Requirement » Search the entries below for "Ahras". Report each line where it occurs.

[Records excerpted from a collection]
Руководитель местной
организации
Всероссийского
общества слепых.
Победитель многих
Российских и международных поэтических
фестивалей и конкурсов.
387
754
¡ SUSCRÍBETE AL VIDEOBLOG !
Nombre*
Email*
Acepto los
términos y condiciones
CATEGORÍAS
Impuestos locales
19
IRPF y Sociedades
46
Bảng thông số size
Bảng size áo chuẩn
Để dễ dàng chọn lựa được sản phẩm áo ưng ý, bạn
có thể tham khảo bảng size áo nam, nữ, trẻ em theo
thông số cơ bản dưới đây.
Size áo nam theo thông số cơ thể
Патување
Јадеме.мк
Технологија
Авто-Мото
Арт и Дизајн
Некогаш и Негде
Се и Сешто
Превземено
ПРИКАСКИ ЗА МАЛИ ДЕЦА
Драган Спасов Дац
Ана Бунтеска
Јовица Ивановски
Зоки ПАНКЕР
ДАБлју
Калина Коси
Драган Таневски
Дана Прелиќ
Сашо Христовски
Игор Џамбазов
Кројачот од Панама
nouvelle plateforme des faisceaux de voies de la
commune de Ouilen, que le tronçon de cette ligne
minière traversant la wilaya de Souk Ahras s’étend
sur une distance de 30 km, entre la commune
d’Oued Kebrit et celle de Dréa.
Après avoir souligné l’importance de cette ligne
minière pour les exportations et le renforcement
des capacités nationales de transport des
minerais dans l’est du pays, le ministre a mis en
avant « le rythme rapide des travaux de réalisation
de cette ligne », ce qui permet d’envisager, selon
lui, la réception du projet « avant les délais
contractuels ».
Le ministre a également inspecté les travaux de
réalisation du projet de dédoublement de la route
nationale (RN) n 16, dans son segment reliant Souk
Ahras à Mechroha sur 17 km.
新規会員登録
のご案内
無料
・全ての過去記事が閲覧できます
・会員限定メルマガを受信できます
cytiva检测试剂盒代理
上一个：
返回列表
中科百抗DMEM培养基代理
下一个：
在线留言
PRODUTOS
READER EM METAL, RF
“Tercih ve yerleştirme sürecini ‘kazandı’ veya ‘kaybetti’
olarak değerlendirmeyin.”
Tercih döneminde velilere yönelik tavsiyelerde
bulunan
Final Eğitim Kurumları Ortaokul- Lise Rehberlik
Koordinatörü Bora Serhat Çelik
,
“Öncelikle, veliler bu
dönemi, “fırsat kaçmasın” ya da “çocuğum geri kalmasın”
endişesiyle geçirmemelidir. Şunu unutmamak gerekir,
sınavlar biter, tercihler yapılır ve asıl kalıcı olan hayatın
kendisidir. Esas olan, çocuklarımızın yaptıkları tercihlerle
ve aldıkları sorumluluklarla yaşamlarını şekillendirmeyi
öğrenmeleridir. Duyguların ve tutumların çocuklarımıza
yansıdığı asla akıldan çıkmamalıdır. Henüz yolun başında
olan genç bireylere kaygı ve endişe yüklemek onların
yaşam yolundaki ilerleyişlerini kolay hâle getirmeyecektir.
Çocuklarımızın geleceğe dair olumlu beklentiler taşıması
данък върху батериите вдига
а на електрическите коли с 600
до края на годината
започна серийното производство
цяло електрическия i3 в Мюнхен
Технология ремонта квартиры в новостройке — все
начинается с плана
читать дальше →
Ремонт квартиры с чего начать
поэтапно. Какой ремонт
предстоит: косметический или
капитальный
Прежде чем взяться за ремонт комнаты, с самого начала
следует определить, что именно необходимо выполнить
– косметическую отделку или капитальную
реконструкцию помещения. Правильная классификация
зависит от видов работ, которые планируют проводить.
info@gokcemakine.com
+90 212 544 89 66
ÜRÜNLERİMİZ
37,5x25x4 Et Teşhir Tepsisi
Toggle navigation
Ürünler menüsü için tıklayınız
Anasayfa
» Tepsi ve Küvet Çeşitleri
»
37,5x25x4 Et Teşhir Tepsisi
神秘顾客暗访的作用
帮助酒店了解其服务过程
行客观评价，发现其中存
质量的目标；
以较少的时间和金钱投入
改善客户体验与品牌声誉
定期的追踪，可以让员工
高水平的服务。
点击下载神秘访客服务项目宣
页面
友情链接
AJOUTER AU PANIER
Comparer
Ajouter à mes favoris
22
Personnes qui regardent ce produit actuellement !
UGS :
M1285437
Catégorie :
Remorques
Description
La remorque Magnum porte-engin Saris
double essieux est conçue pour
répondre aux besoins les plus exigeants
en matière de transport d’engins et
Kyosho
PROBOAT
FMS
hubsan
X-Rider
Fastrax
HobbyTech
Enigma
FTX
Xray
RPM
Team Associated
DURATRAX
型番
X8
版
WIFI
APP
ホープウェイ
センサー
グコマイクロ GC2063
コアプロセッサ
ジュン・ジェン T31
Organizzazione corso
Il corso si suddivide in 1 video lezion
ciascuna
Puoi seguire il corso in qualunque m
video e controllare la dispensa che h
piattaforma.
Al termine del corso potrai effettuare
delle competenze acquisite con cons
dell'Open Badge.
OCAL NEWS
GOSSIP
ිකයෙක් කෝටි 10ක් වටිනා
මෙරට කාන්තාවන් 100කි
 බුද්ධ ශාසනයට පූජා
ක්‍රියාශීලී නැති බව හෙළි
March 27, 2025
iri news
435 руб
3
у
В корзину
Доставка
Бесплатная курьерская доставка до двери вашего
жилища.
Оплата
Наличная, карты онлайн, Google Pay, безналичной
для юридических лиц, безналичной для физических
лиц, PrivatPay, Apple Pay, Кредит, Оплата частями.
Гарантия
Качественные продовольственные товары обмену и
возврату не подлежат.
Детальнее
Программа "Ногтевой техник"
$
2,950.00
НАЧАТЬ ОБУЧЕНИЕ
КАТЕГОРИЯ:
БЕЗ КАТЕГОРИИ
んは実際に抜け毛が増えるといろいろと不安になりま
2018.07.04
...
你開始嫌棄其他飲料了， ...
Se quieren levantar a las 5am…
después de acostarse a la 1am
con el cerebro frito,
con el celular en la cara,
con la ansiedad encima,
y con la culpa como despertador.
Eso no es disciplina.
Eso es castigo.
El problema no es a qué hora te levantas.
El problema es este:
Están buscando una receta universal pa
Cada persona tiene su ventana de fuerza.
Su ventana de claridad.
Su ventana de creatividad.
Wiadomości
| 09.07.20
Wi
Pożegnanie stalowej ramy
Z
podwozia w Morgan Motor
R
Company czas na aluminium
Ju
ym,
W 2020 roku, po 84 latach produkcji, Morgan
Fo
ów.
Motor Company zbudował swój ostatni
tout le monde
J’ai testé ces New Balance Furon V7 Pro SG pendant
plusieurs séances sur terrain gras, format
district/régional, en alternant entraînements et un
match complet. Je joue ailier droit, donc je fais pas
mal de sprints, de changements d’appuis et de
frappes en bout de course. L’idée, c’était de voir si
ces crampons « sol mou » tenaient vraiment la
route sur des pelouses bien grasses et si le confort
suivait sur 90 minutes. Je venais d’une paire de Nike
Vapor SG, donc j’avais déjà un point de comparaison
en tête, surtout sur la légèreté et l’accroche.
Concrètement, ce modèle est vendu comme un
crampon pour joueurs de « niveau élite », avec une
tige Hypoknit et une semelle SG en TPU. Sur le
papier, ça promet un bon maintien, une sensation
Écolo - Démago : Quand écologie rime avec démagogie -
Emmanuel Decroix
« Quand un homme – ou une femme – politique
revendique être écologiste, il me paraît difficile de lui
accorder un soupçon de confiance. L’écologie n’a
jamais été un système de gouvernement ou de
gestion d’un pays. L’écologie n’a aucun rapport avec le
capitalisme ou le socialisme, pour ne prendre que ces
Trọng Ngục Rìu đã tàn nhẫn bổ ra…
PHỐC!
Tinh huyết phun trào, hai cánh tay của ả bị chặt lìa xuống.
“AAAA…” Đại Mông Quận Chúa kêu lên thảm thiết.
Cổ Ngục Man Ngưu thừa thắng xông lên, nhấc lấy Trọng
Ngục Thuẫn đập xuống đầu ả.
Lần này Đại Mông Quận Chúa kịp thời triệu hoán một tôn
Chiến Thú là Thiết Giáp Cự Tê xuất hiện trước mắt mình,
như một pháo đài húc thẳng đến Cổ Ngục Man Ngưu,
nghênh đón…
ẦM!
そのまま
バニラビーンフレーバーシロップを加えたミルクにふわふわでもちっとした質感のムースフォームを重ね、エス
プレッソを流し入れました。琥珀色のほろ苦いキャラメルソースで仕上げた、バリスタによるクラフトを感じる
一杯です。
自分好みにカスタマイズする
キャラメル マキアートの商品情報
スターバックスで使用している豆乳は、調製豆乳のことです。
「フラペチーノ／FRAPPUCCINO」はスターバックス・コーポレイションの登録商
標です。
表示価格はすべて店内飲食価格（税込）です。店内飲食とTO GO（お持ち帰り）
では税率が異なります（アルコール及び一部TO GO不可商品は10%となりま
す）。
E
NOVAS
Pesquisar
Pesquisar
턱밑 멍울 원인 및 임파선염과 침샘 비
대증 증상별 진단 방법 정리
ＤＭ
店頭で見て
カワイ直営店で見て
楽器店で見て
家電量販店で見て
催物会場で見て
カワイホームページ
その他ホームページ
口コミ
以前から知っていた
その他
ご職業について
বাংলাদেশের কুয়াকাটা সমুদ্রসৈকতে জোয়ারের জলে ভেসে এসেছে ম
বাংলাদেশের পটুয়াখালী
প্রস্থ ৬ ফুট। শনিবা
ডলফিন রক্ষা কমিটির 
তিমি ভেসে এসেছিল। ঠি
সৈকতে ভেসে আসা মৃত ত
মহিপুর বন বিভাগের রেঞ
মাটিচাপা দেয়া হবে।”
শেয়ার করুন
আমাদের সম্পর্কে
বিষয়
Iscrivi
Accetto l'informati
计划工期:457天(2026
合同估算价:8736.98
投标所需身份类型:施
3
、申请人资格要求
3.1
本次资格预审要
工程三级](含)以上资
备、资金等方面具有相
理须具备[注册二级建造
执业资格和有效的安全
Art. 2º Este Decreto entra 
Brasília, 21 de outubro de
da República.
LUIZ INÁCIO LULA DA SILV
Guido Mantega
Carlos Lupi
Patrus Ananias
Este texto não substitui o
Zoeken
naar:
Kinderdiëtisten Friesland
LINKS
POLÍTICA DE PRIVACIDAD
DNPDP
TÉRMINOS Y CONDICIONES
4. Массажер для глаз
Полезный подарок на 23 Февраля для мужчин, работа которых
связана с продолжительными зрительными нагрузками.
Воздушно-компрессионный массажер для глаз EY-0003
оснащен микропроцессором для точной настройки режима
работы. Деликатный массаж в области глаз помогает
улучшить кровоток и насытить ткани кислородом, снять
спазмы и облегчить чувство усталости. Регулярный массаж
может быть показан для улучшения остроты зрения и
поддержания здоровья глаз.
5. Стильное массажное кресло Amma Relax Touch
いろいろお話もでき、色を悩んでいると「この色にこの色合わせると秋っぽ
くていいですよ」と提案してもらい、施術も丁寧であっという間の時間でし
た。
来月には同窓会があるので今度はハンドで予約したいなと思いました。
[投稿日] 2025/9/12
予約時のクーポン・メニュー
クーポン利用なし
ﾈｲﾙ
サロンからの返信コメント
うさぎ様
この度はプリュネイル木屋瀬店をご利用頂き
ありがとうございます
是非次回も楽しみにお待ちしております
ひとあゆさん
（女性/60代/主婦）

Task solution »
minière traversant la wilaya de Souk Ahras s’étend
Ahras à Mechroha sur 17 km.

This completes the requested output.